◆ Available records:
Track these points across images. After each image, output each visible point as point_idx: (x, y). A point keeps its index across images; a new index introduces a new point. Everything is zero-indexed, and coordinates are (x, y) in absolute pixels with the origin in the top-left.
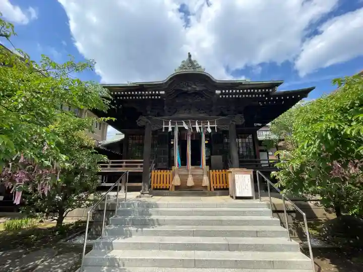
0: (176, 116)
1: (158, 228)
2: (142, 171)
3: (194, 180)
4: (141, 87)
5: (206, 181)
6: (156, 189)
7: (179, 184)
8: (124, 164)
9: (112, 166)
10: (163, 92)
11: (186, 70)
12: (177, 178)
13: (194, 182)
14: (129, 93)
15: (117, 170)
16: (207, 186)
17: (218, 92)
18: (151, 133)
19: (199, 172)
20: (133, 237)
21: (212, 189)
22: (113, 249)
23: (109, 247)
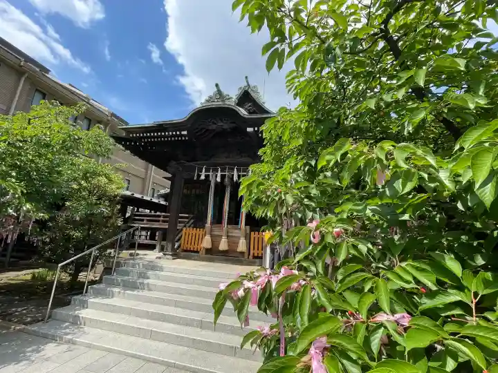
0: (213, 161)
1: (145, 293)
2: (167, 227)
3: (229, 244)
4: (161, 127)
5: (242, 246)
6: (186, 251)
7: (209, 246)
8: (162, 219)
9: (148, 220)
10: (185, 133)
11: (214, 103)
12: (208, 238)
13: (229, 245)
14: (148, 134)
15: (153, 225)
16: (244, 253)
17: (250, 130)
18: (183, 181)
19: (236, 233)
20: (115, 298)
21: (251, 257)
22: (87, 308)
23: (84, 305)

◆ What the task requires: Update the material, replacing "top-left" with "upper-left" and keeping everything else the same. Leave out the pictures.

◆ Solution to this exercise:
Track these points across images. After each image, output each visible point as point_idx: (x, y). A point keeps its index across images; a new index introduces a new point. Everything is zero-indexed, and coordinates are (x, y) in absolute pixels with the origin in the upper-left.
0: (176, 116)
1: (158, 228)
2: (142, 171)
3: (194, 180)
4: (141, 87)
5: (206, 181)
6: (156, 189)
7: (179, 184)
8: (124, 164)
9: (112, 166)
10: (163, 92)
11: (186, 70)
12: (177, 178)
13: (194, 182)
14: (129, 93)
15: (117, 170)
16: (207, 186)
17: (218, 92)
18: (151, 133)
19: (199, 172)
20: (133, 237)
21: (212, 189)
22: (113, 249)
23: (109, 247)
0: (213, 161)
1: (145, 293)
2: (167, 227)
3: (229, 244)
4: (161, 127)
5: (242, 246)
6: (186, 251)
7: (209, 246)
8: (162, 219)
9: (148, 220)
10: (185, 133)
11: (214, 103)
12: (208, 238)
13: (229, 245)
14: (148, 134)
15: (153, 225)
16: (244, 253)
17: (250, 130)
18: (183, 181)
19: (236, 233)
20: (115, 298)
21: (251, 257)
22: (87, 308)
23: (84, 305)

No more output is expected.